Она разговаривала о книгах не так, как мы привыкли это делать. Мы рассматриваем и оцениваем сюжет с точки зрения фабулы, описаний, действий и диалогов. Софи же не было никакого дела до всего этого. Ее интересовала эзотерика книги, истина не явная, а скрытая между строк. Она жила в этом мире, следя за географией души, ее развитием, и безошибочно определяла тот момент, когда автор оказался не способным сделать последний, единственный шаг, который мог превратить его произведение в шедевр.

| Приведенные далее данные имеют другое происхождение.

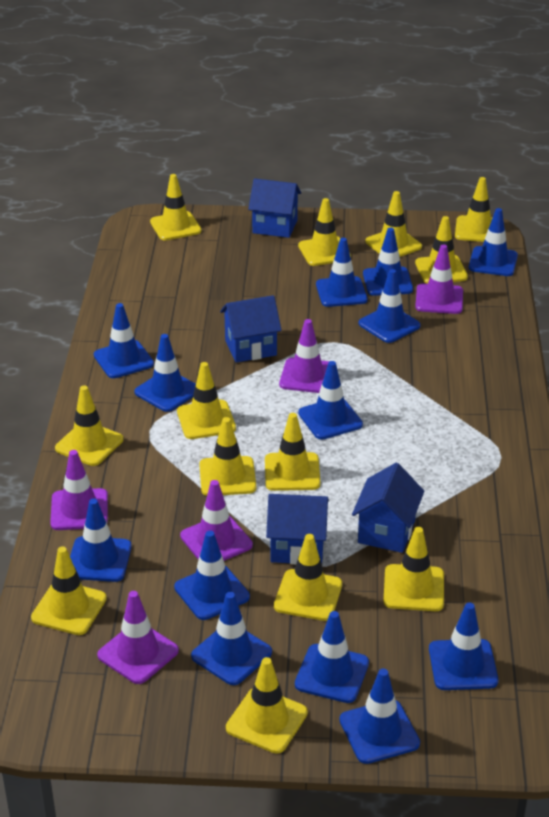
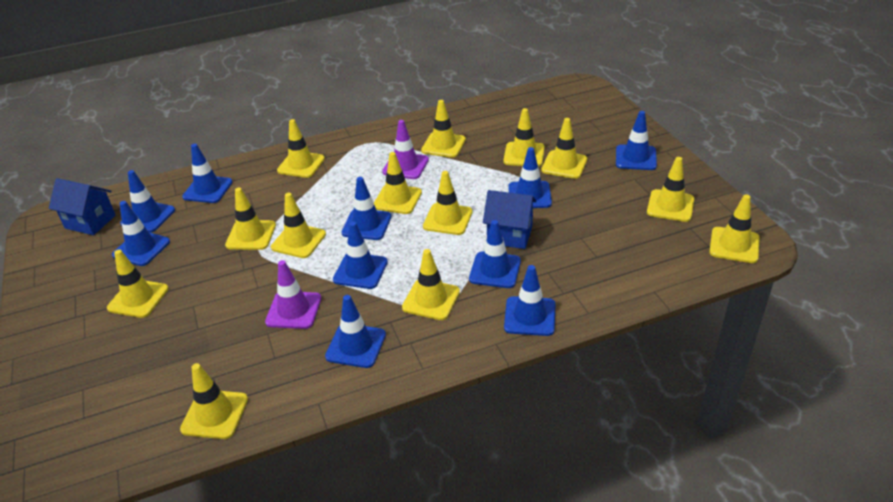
blue house: [220,295,282,363] [248,178,301,238] [266,494,329,564] [352,463,424,553] = 4 -> [49,178,116,235] [483,190,537,249] = 2
blue traffic cone: [70,499,132,582] [94,303,154,378] [134,334,196,412] [174,531,250,620] [191,592,272,685] [295,611,369,703] [298,361,363,439] [316,238,368,307] [339,668,420,764] [358,269,421,343] [363,227,413,296] [429,602,498,690] [469,208,518,276] = 13 -> [112,201,170,266] [120,170,175,232] [182,144,233,203] [325,295,386,368] [333,221,388,289] [341,177,392,240] [469,220,521,288] [504,265,556,336] [508,147,552,208] [616,111,657,170] = 10
purple traffic cone: [50,450,108,530] [97,591,179,684] [180,480,253,561] [279,319,329,393] [415,244,463,314] = 5 -> [265,260,321,329] [382,120,429,179] = 2

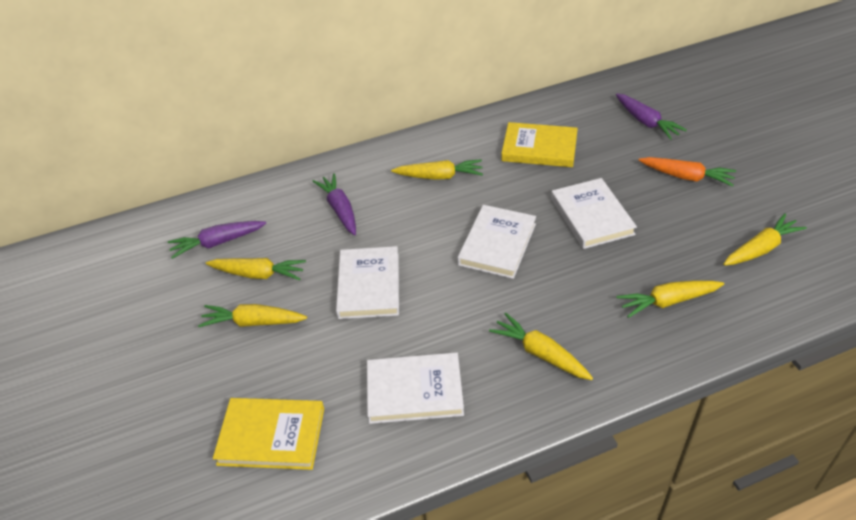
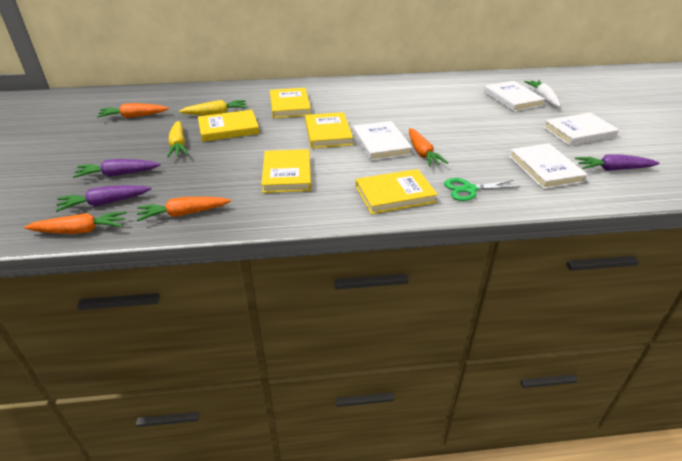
green scissors: none = 0 -> [444,178,520,201] = 1
orange carrot: [638,157,736,187] = 1 -> [24,211,127,234] [97,103,169,118] [136,197,231,221] [409,128,448,167] = 4
white carrot: none = 0 -> [524,80,560,107] = 1
yellow book: [213,398,324,470] [501,122,578,167] = 2 -> [198,110,260,142] [261,149,311,193] [270,88,311,118] [305,112,353,148] [356,169,438,214] = 5
yellow carrot: [198,304,307,327] [206,258,306,280] [391,159,483,180] [489,313,593,380] [617,280,724,318] [723,213,807,266] = 6 -> [167,121,188,157] [179,100,248,115] = 2

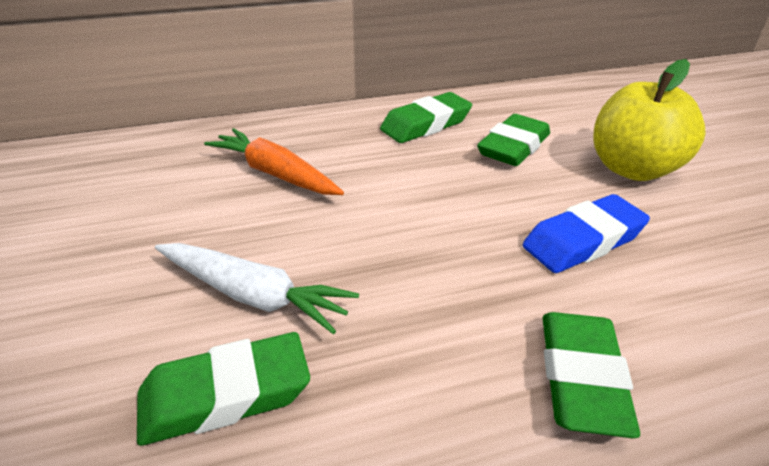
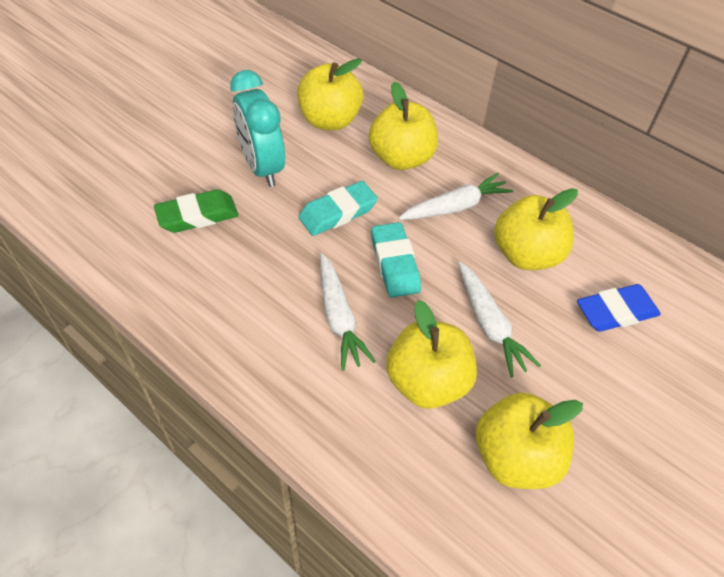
green eraser: [137,332,310,446] [380,92,472,143] [477,114,550,166] [543,312,640,438] = 4 -> [154,189,238,233] = 1
orange carrot: [204,128,344,195] = 1 -> none = 0
turquoise clock: none = 0 -> [230,70,285,187] = 1
turquoise eraser: none = 0 -> [298,181,378,236] [371,222,421,297] = 2
white carrot: [155,243,359,334] = 1 -> [320,253,376,371] [398,173,513,220] [458,262,541,377] = 3
yellow apple: [594,59,706,181] = 1 -> [297,58,364,130] [369,82,438,170] [386,300,477,409] [476,393,583,489] [494,188,578,270] = 5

Софи много говорила об этом, можно даже сказать, что она была одержима этой идеей. Ей казалось, что человек не достигает совершенства потому, что готов мириться с удовлетворительной посредственностью и боится отказаться от своих убеждений, своего «я» и своей души ради того, чтобы продвинуться в развитии.
Однажды она подарила мне керамический сосуд: простой цилиндр, покрытый китайскими иероглифами.
– Это очень красивое стихотворение, - сказала она.
– Оно написано человеком, который был велик и успешен в политике и поэзии, но попал в немилость властей и был заключен в тюрьму. Здесь он выразил свои видения и мысли, которые у него никогда не возникли бы, сложись его жизнь иначе.
Эти слова напомнили мне о моих собственных изысканиях в то время, когда я еще училась в приходской школе и пыталась найти ответы на мучившие меня вопросы у Отцов Церкви. Я не нашла практически ничего и почти уже отказалась от своих попыток, когда наткнулась на работу Фомы Аквинского, самого разумного человека среди теологов. Он писал одному из своих учеников: «Я видел в своей жизни такое, что рядом с этим все мои учения становятся не ценнее соломы».
Мне кажется, что Софи тоже в своей жизни видела что-то подобное или хотя бы знала, что это существует.